(Difference listings)
━━━━━━━━

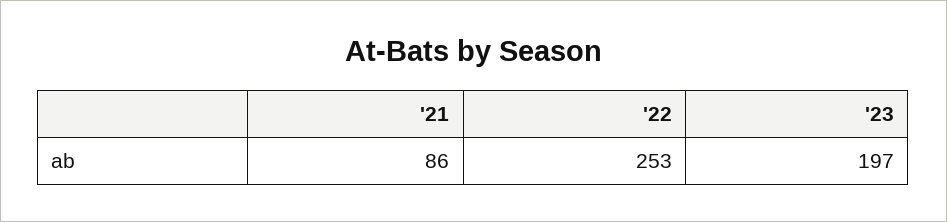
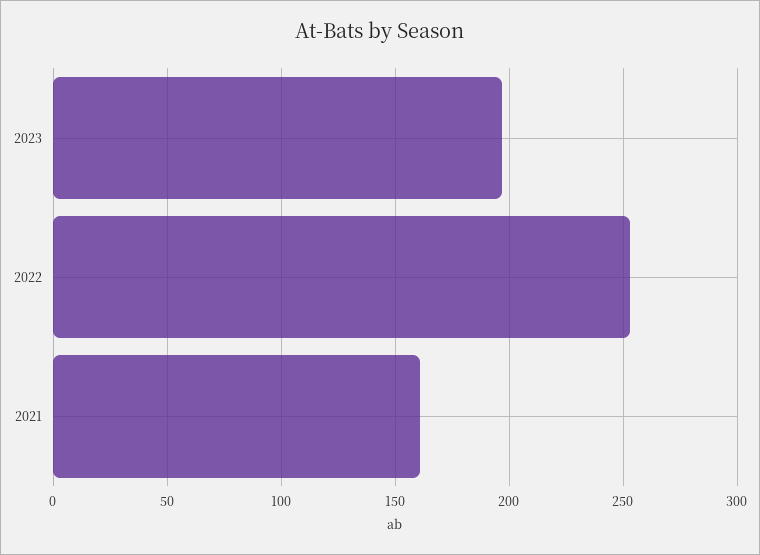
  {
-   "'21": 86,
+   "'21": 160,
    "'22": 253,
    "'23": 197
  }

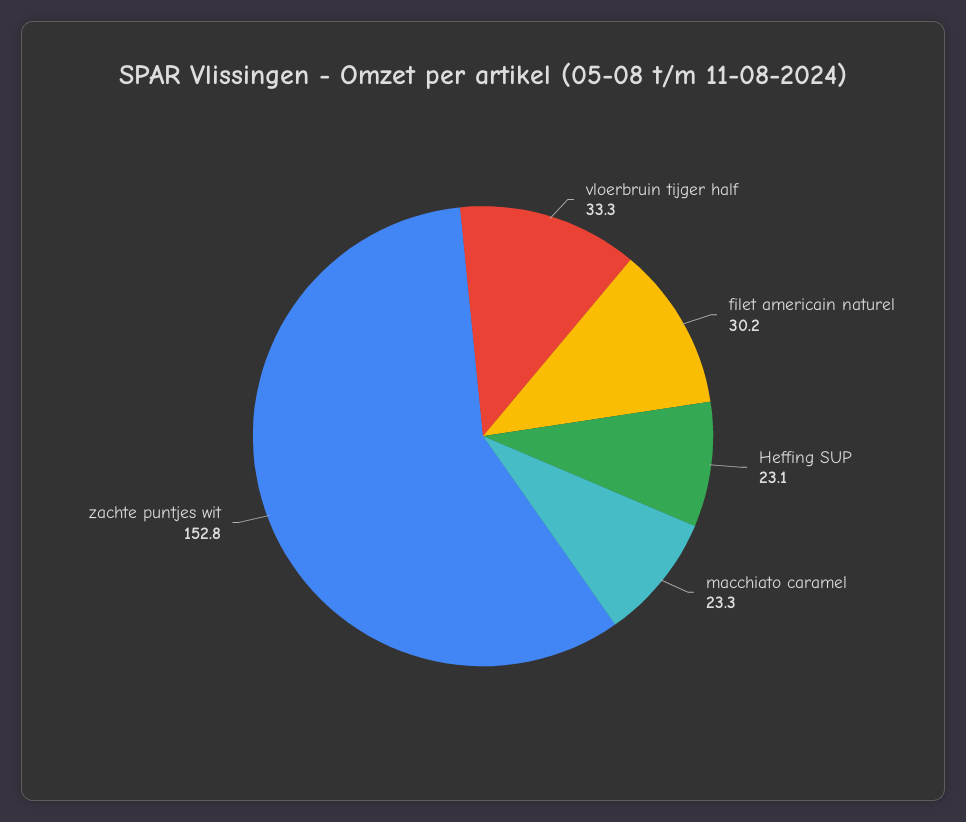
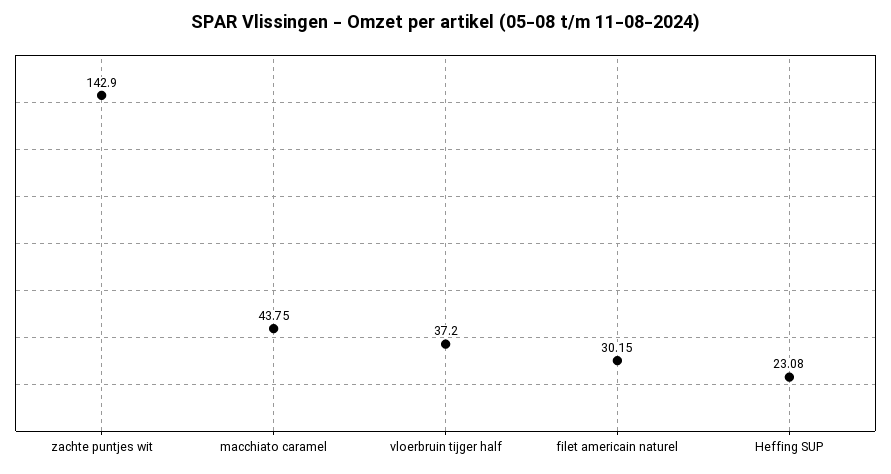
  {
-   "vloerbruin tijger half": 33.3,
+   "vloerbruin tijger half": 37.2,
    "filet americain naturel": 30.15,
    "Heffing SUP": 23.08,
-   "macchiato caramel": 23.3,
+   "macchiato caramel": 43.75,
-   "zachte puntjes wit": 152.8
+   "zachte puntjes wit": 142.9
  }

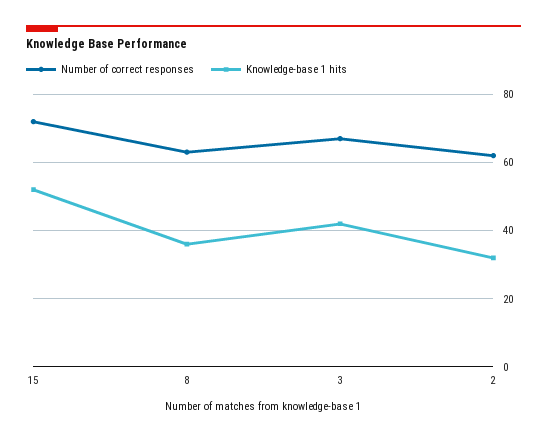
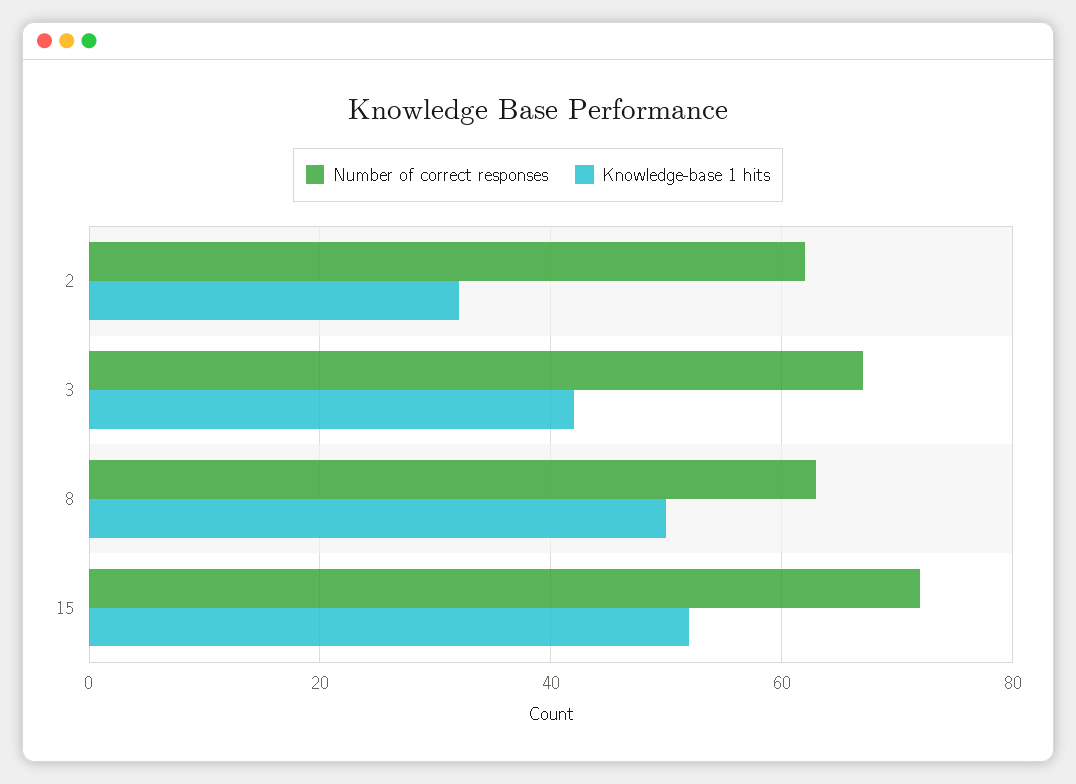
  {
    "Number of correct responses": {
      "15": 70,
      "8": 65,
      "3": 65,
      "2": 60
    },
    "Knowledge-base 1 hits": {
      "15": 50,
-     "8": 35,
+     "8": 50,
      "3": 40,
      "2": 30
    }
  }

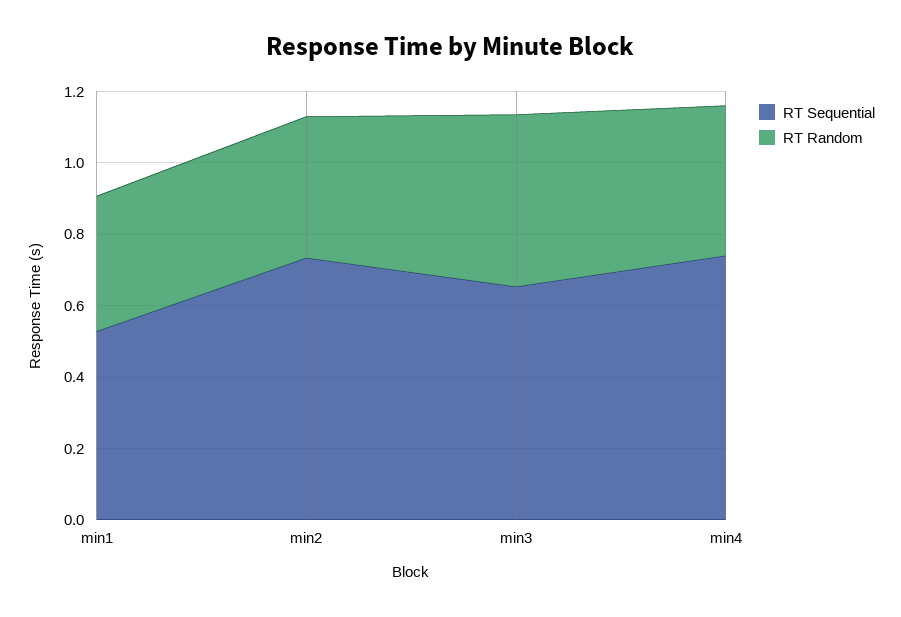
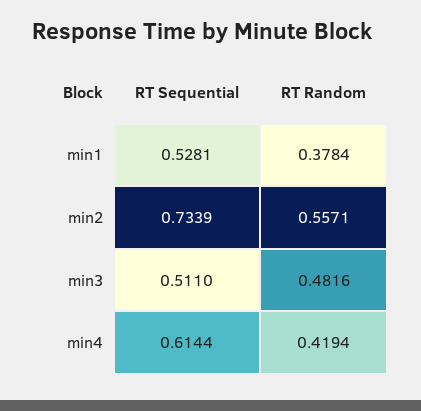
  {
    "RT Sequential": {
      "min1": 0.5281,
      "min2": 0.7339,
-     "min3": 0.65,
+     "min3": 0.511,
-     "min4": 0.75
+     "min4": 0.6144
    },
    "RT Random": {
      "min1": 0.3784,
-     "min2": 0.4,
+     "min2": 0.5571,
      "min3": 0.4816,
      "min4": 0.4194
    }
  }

━━━━━━━━

**What is expected**
A faithful copy of every record is needed here. Leave the images out of it.

**Solution**
  {
-   "'21": 86,
+   "'21": 160,
    "'22": 253,
    "'23": 197
  }

  {
-   "vloerbruin tijger half": 33.3,
+   "vloerbruin tijger half": 37.2,
    "filet americain naturel": 30.15,
    "Heffing SUP": 23.08,
-   "macchiato caramel": 23.3,
+   "macchiato caramel": 43.75,
-   "zachte puntjes wit": 152.8
+   "zachte puntjes wit": 142.9
  }

  {
    "Number of correct responses": {
      "15": 70,
      "8": 65,
      "3": 65,
      "2": 60
    },
    "Knowledge-base 1 hits": {
      "15": 50,
-     "8": 35,
+     "8": 50,
      "3": 40,
      "2": 30
    }
  }

  {
    "RT Sequential": {
      "min1": 0.5281,
      "min2": 0.7339,
-     "min3": 0.65,
+     "min3": 0.511,
-     "min4": 0.75
+     "min4": 0.6144
    },
    "RT Random": {
      "min1": 0.3784,
-     "min2": 0.4,
+     "min2": 0.5571,
      "min3": 0.4816,
      "min4": 0.4194
    }
  }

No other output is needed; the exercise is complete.